### PAGE EXCERPT
###

Who: “Futurama,” an animated, science fiction situated comedy, that aired on the Fox network from 1999-2003 and on cable network Comedy Central from 2008-2013 (it was in syndication from 2002-2007).
What: Created and produced by Matt Groening, who also created The Simpsons, Futurama follows the adventures of a late-20th-century New York City pizza delivery boy, Philip J. Fry (voiced by Billy West), who, after being unwittingly cryogenically frozen for one thousand years, finds employment at Planet Express, an interplanetary delivery company in the retro-futuristic 31st century. Each episode follows the exploits of Fry and his motley band of Planet Express co-workers.
On December 31, 1999, after accidentally tumbling backward into a cryogenic freezing chamber upon answering a prank call for pizza delivery to a cryogenics company comprised of bored scientists, Philip J. Fry (West) wakes up 1,000 years in the future, confronted by a very different Earth. He manages to secure a job – as a delivery boy – at interplanetary delivery service Planet Express. His co-workers include mad-scientist/inept boss and his distant nephew, Professor Hubert Farnsworth (also voiced by West); the employee doctor, an alien crab that emits foul odors and who has no understanding of human anatomy, John Zoidberg (also voiced by West); Farnsworth’s graduate student intern, a sexually promiscuous, highly clumsy heir to the primary land holders of Mars, Amy Wong (voiced by Lauren Tom); the resident bureaucrat and personnel director, a Jamaican former Olympic medalist in limbo with a penchant for Manwiches and grass, Hermes Conrad (voiced by Phil LaMarr); the Planet Express ship’s captain, a one-eyed suspected alien, confirmed sewer mutant, who becomes Fry’s primary object of his affection, Turanga Leela (voiced by Katey Sagal); and an anti-social, suicide-prone, drunken criminal robot bending unit who encourages people often to bite his shiny metal ass, Bender Rodriguez, voiced by John DiMaggio. The series follows their many exploits in what is, ultimately, one part science fiction homage, one part workplace comedy, and one part adult cartoon.
When: The series’ tumultuous airing history goes like this: Futurama began on Fox, also home of The Simpsons, from 1999 to 2003, before ceasing production and being canceled by the, then, cancel-happy network. Futurama was then revived in 2008 as four direct-to-video films, the last of which was released in early 2009. Cable network Comedy Central then entered into an agreement with Fox to syndicate the existing episodes and to air the films as 16 new, half-hour episodes, thereby making a fifth season. In 2009, Comedy Central picked up the show for 26 new half-hour episodes, which began airing in 2010 and 2011 as a sixth season. The show was then renewed for a seventh season, with the first half airing in 2012 and the second in 2013. Comedy Central then canceled the show themselves; the series finale aired on September 4, 2013, officially ending the series (…for now?).

###

Collected data entries:
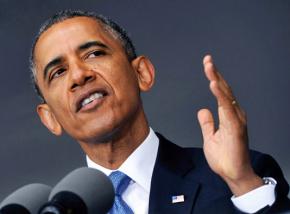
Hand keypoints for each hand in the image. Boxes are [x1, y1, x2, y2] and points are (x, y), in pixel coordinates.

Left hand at [197, 55, 262, 195]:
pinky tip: (213, 84)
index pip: (221, 93)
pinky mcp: (236, 128)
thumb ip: (207, 123)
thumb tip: (202, 110)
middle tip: (207, 60)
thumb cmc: (225, 157)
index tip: (208, 66)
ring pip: (226, 95)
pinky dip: (220, 95)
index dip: (214, 79)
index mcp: (228, 116)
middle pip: (224, 90)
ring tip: (209, 67)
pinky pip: (227, 108)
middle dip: (215, 74)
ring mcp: (236, 120)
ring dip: (217, 80)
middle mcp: (234, 115)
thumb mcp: (211, 137)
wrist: (233, 174)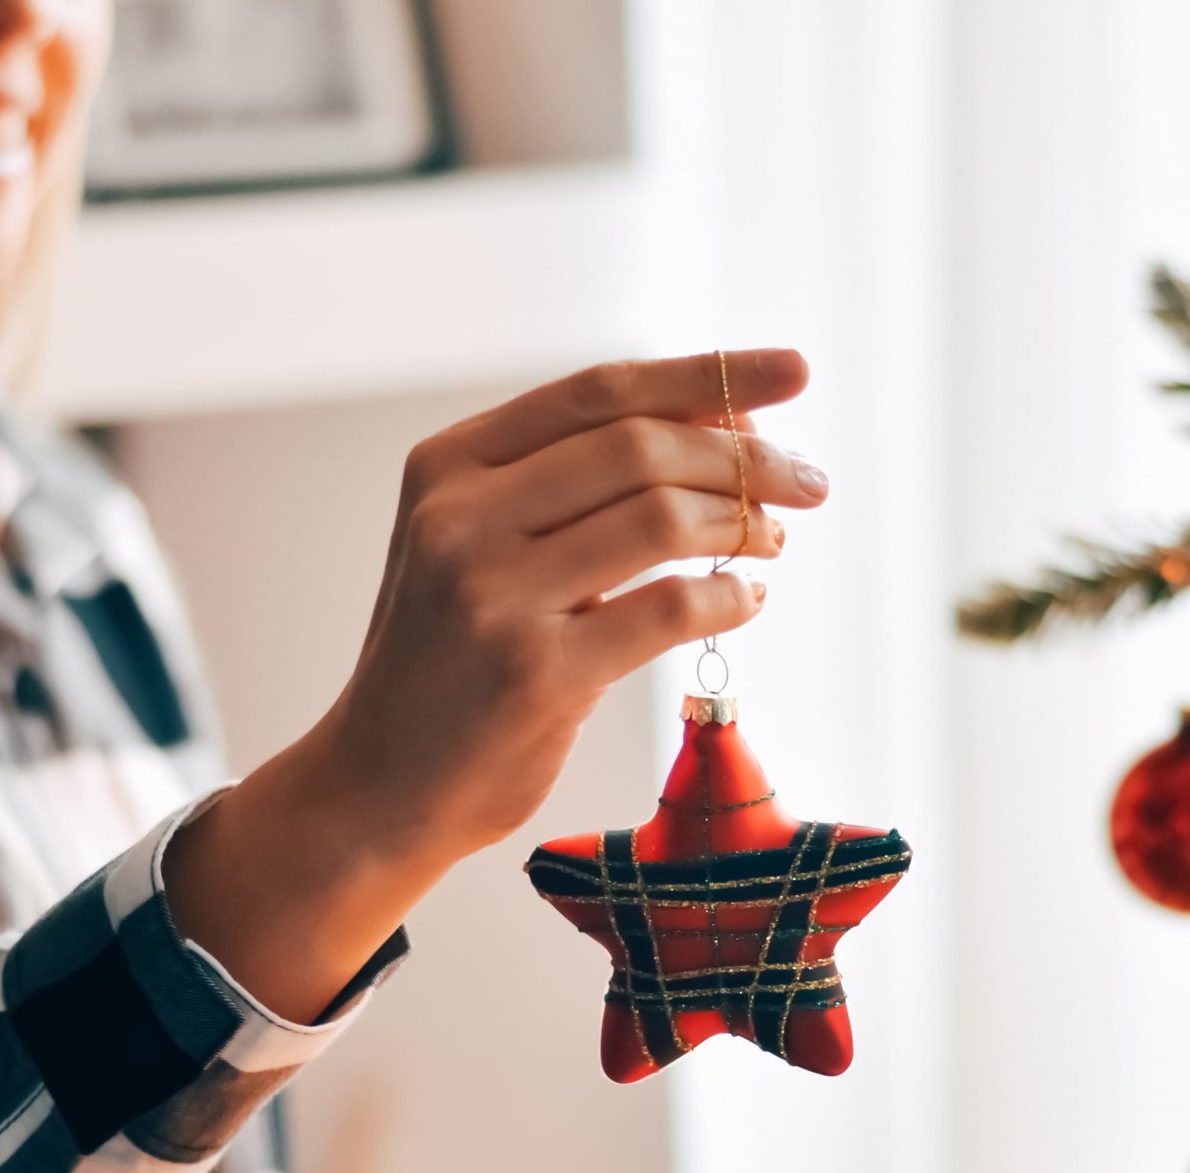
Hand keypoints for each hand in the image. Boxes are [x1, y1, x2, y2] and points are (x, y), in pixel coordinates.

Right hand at [164, 350, 824, 1021]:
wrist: (382, 783)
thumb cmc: (454, 661)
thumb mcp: (484, 546)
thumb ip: (575, 485)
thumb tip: (727, 424)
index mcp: (449, 466)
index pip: (600, 390)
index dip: (710, 373)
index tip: (794, 371)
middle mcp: (460, 518)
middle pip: (641, 447)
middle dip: (745, 457)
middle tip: (807, 480)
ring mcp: (494, 595)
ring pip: (661, 518)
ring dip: (743, 523)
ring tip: (773, 539)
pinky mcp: (535, 674)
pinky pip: (669, 609)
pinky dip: (729, 596)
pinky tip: (746, 600)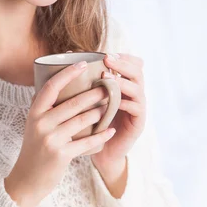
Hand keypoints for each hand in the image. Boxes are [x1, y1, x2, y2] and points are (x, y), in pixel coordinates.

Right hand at [6, 61, 116, 206]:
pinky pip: (87, 142)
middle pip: (72, 103)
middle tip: (109, 86)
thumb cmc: (35, 148)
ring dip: (100, 112)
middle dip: (94, 93)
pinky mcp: (61, 155)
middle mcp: (41, 123)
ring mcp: (51, 139)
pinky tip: (111, 130)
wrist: (27, 179)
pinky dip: (101, 136)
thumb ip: (46, 106)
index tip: (84, 63)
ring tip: (111, 106)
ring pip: (82, 120)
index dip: (68, 73)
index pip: (52, 86)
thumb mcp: (34, 124)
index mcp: (35, 112)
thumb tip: (62, 81)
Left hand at [91, 53, 146, 167]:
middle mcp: (134, 93)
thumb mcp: (89, 98)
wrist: (102, 153)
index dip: (122, 56)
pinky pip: (136, 108)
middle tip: (107, 59)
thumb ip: (84, 78)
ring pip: (138, 88)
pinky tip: (114, 101)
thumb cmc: (93, 123)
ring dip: (121, 81)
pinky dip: (125, 102)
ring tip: (105, 77)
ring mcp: (139, 107)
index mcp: (124, 85)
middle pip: (138, 71)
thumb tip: (68, 54)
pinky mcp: (139, 122)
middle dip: (122, 64)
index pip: (132, 63)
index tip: (106, 53)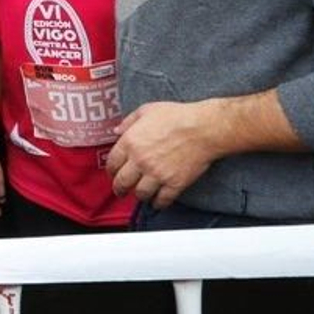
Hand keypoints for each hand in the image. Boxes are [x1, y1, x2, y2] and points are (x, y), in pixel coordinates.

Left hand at [106, 101, 223, 208]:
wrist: (203, 128)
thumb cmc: (177, 116)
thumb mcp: (147, 110)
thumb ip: (129, 121)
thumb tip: (117, 130)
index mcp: (131, 142)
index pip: (112, 163)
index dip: (111, 171)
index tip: (113, 174)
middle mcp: (140, 161)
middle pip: (122, 182)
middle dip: (119, 189)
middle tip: (120, 192)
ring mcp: (157, 174)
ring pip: (140, 194)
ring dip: (139, 196)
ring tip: (141, 195)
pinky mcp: (174, 184)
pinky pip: (162, 200)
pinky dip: (158, 203)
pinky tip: (158, 201)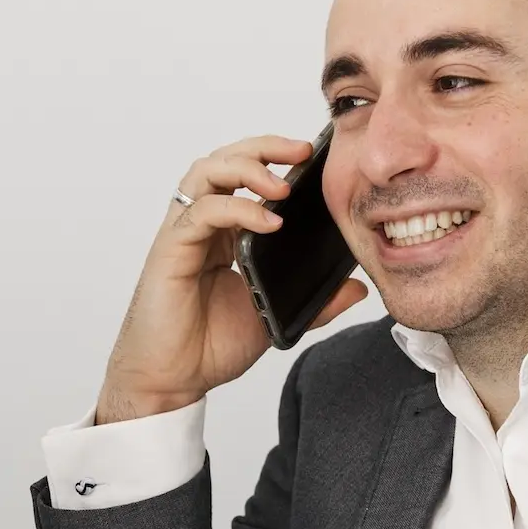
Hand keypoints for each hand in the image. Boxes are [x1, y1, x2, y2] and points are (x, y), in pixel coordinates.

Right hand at [94, 135, 368, 423]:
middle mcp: (202, 225)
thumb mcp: (275, 319)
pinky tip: (269, 221)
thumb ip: (316, 303)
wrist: (172, 380)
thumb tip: (357, 287)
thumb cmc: (209, 346)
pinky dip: (237, 208)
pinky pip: (201, 212)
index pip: (245, 175)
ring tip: (283, 184)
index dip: (274, 157)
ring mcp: (184, 234)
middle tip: (302, 150)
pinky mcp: (171, 250)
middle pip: (224, 160)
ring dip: (246, 167)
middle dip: (263, 147)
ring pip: (206, 173)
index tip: (313, 155)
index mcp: (226, 233)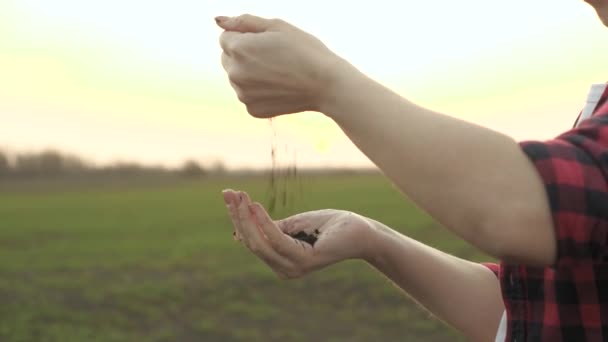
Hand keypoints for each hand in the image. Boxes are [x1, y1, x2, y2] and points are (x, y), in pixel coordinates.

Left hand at [216, 14, 342, 117]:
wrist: (326, 84)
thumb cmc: (304, 50)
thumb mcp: (276, 26)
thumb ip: (243, 21)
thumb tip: (218, 20)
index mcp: (238, 49)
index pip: (225, 38)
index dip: (247, 38)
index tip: (268, 44)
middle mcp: (235, 73)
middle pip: (227, 59)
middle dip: (243, 55)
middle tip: (273, 57)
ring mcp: (243, 95)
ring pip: (237, 78)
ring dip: (250, 73)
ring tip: (278, 73)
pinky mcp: (252, 110)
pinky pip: (248, 95)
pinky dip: (259, 91)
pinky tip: (279, 87)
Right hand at [222, 189, 373, 278]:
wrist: (359, 231)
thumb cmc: (329, 226)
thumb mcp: (294, 224)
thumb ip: (270, 228)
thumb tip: (240, 228)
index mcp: (280, 261)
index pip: (250, 241)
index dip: (237, 218)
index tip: (228, 195)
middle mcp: (284, 269)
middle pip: (251, 243)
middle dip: (238, 216)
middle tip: (229, 193)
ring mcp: (293, 268)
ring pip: (260, 243)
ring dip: (246, 218)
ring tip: (241, 196)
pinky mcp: (303, 261)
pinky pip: (276, 240)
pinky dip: (264, 223)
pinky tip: (256, 206)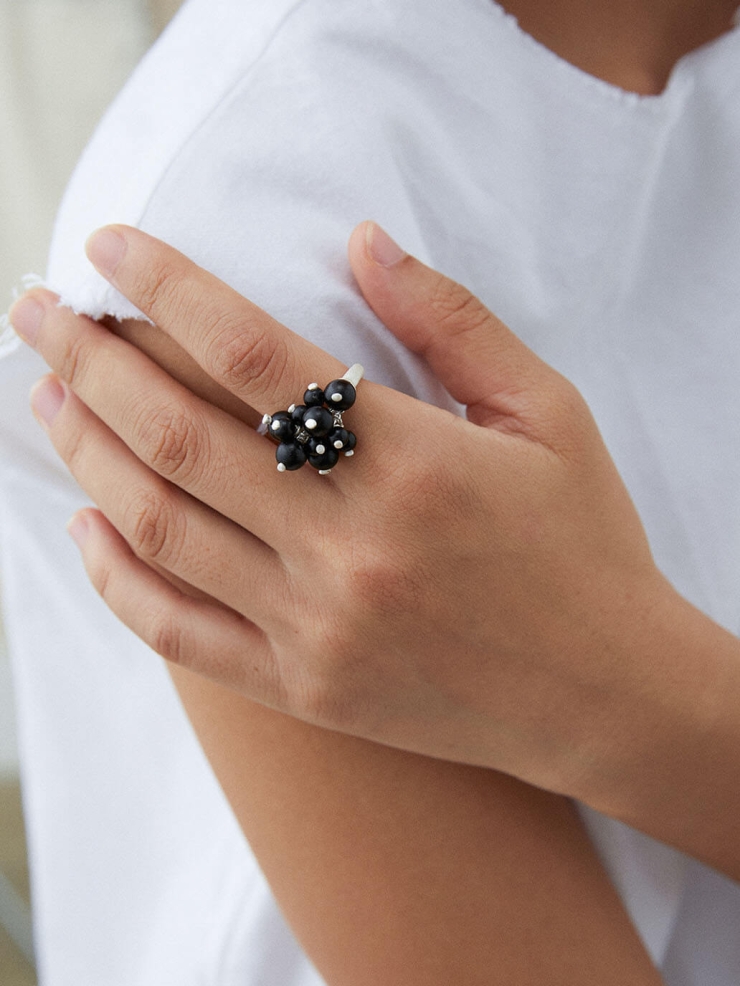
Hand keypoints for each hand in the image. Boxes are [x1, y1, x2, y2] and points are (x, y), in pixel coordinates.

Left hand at [9, 223, 677, 801]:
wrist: (603, 693)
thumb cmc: (582, 544)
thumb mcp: (547, 413)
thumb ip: (451, 320)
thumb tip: (363, 242)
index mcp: (412, 463)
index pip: (250, 352)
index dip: (166, 287)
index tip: (110, 247)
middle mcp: (348, 546)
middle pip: (176, 432)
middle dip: (89, 358)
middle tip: (38, 311)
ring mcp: (314, 627)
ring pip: (158, 525)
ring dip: (86, 449)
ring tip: (47, 394)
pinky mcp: (303, 688)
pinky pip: (178, 632)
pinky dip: (116, 577)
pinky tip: (86, 525)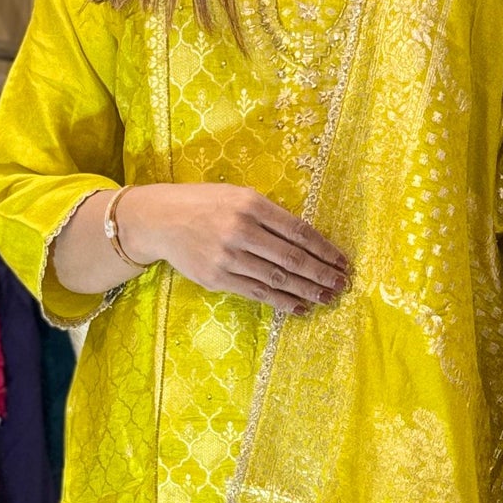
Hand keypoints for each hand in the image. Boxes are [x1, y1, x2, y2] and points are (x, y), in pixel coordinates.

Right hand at [118, 181, 349, 315]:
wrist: (160, 219)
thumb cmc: (205, 204)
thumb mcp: (238, 196)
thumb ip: (270, 215)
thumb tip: (307, 241)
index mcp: (251, 204)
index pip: (299, 230)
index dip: (324, 249)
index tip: (342, 261)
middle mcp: (240, 230)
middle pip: (292, 258)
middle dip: (321, 274)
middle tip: (341, 284)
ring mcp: (227, 257)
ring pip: (277, 279)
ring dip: (307, 292)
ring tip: (327, 298)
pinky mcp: (216, 278)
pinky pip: (257, 293)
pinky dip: (281, 302)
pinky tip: (299, 307)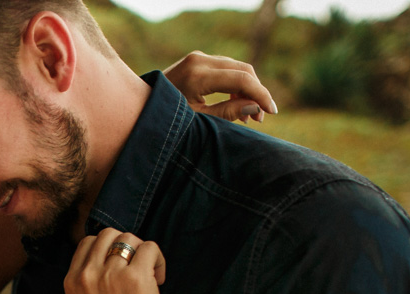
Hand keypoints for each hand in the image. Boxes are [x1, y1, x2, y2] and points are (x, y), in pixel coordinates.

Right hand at [63, 230, 169, 293]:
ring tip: (150, 276)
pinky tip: (158, 280)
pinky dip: (158, 260)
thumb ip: (91, 280)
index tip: (120, 266)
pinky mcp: (136, 277)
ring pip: (129, 237)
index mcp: (72, 282)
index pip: (87, 244)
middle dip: (126, 246)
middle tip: (136, 269)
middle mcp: (87, 275)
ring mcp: (110, 274)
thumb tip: (111, 252)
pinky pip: (150, 247)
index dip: (108, 249)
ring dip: (142, 252)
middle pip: (107, 234)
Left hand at [163, 51, 277, 122]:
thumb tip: (256, 108)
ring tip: (249, 116)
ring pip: (236, 68)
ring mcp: (197, 57)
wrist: (137, 107)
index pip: (241, 79)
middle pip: (243, 70)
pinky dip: (235, 85)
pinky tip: (238, 105)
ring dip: (247, 90)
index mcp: (198, 75)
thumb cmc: (165, 119)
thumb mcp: (197, 120)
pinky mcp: (197, 60)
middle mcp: (199, 60)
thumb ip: (227, 113)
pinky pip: (226, 69)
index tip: (271, 112)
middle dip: (256, 93)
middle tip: (260, 118)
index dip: (260, 95)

###

### THINGS TO DO
1. For each statement about the Futurama overview, answer yes or no and quote the exact words from the text that decide it: (a) Philip J. Fry is voiced by Billy West. (b) The last of the direct-to-video films came out in 2010. (c) In 2009, Comedy Central ordered 26 new half-hour episodes.
2. Repeat the passage of the Futurama overview between "When: The series’" and "series (…for now?).", inclusive.
3. Answer these questions using the Futurama overview:
(a) Who voices Turanga Leela?
(b) On what date did the series finale air?
(c) Who created and produced the show?
The records stand apart from the Futurama overview as separate material.

### SOLUTIONS TO THE EXERCISE
1.
(a) Yes: "Philip J. Fry (voiced by Billy West)"
(b) No: "the last of which was released in early 2009"
(c) Yes: "In 2009, Comedy Central picked up the show for 26 new half-hour episodes"

2.
When: The series’ tumultuous airing history goes like this: Futurama began on Fox, also home of The Simpsons, from 1999 to 2003, before ceasing production and being canceled by the, then, cancel-happy network. Futurama was then revived in 2008 as four direct-to-video films, the last of which was released in early 2009. Cable network Comedy Central then entered into an agreement with Fox to syndicate the existing episodes and to air the films as 16 new, half-hour episodes, thereby making a fifth season. In 2009, Comedy Central picked up the show for 26 new half-hour episodes, which began airing in 2010 and 2011 as a sixth season. The show was then renewed for a seventh season, with the first half airing in 2012 and the second in 2013. Comedy Central then canceled the show themselves; the series finale aired on September 4, 2013, officially ending the series (…for now?).

3.
(a) Katey Sagal
(b) September 4, 2013
(c) Matt Groening